Watching the video in the OP, players are able to perform a variety of attacks in a variety of directions, giving the player a lot of options and choices. This system seems to work very well in a 1v1 setting, as players need to decide how to read their opponent and react accordingly.
However, this combat design falls apart in anything more than a dueling setting. Perhaps the third person perspective will help with this, but with the limited view of first person(and thus limited amount of information given to the player), fighting multiple opponents becomes surviving randomness. More skilled players might have a better chance of surviving such situations, but I would argue that their survival was a result of their ability to reduce the amount of opponents(aka kill them) rather than their ability to defend themselves. What I'm saying is no level of skill will help you survive randomness.
Having meaningful combat roles would be a good step in the right direction, but the mounted combat in Mordhau seems...pointless I guess? I would understand why Chivalry decided to leave mounted combat out of their game if this is what they discovered. The problem is that mounting on a horse actually limits the players mobility, instead of increasing it. Yes, players might be able to move faster from point A to point B, but the horses appear to get stuck on everything(including other players). If other players can completely halt a horse's momentum(which is currently what happens), then they essentially make the player a sitting duck as they can't duck, dodge, or quick pivot to address every attack direction. This limits the player's survivablility and combat effectiveness, making mounted combat pointless.
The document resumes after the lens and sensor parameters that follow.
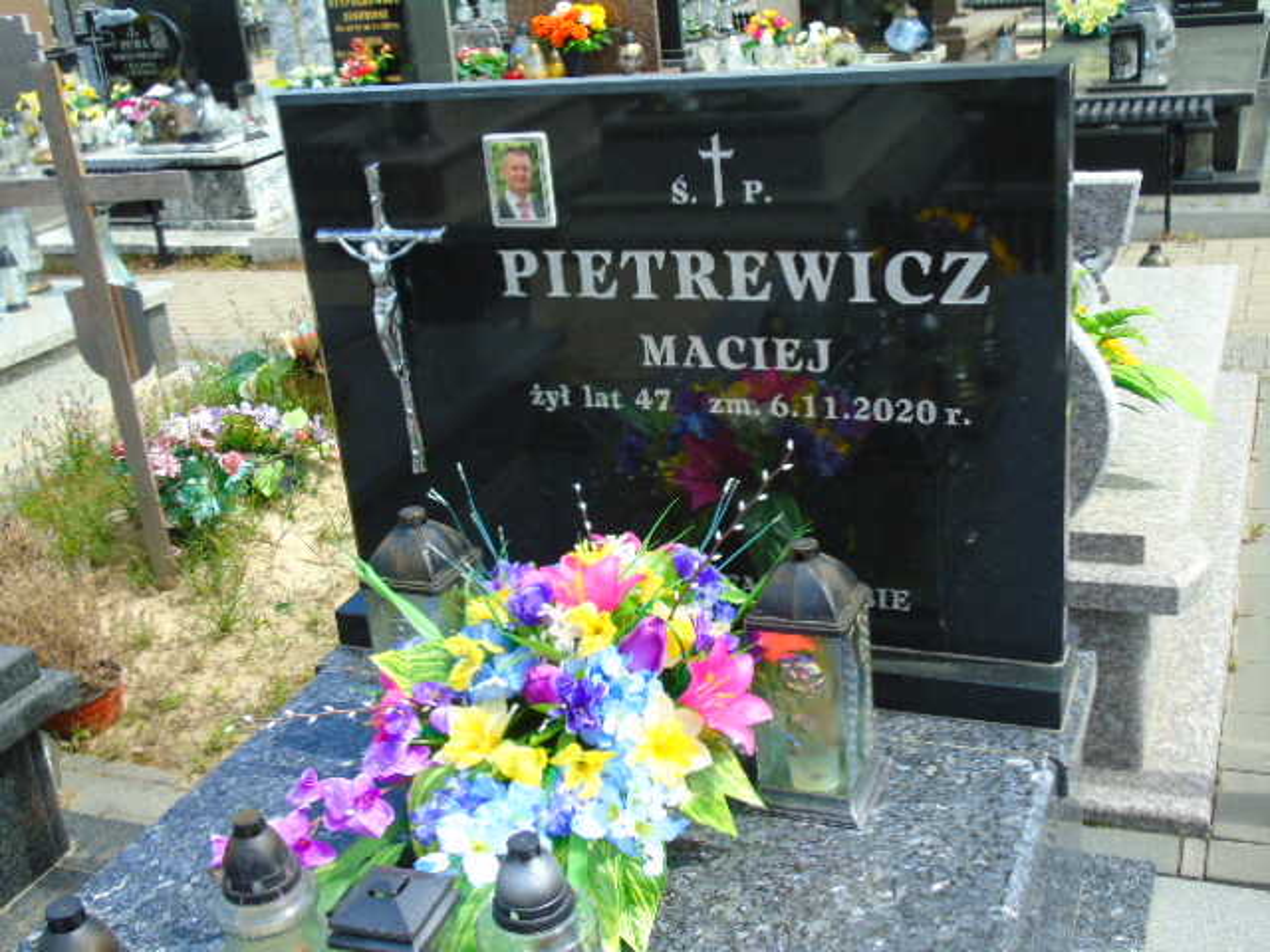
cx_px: 635
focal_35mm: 40
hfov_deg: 46.8
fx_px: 1468
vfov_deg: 36.0
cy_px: 476
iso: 80
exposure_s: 1/400
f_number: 3.9
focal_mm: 7.1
Mordhau's combat, and by extension all those other dueling arena games, have polished combat for very specific scenarios. However, the focus on individual dueling doesn't allow for much teamwork or group tactics. There is no difference in combat roles, so every match is simply a large slug fest that focuses on player skill to determine attrition. The point of tactics is to be a force multiplier, but individual skill and randomness will always win in these types of games, rather than teamwork and group play. This is why I think CoE should look outside the normal "individual player skill should determine everything" combat paradigm a bit more.
Games like Squad, Project Reality, Arma, etc, do a good job of emphasizing group play over individual play while still rewarding individual skill, so perhaps that could be a good place to look?
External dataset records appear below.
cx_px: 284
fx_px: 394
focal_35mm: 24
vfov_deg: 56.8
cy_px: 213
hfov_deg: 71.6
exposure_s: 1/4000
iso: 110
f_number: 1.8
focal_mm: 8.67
Posted By Elhamer at 1:53 PM - Sat Apr 01 2017
Mount and Blade Warband combat in CoE would make my head explode from joy. Skill based combat/directional would make warfare and combat not just the amount of men you have, but the quality of those troops.
Directional based attacks and blocks NEED TO HAPPEN DEVS!!! Please implement this into your combat system as that is all we need for an interesting and skill based combat system . Please don't make it like eso or other games where you just spam left click . We need skill based combat !!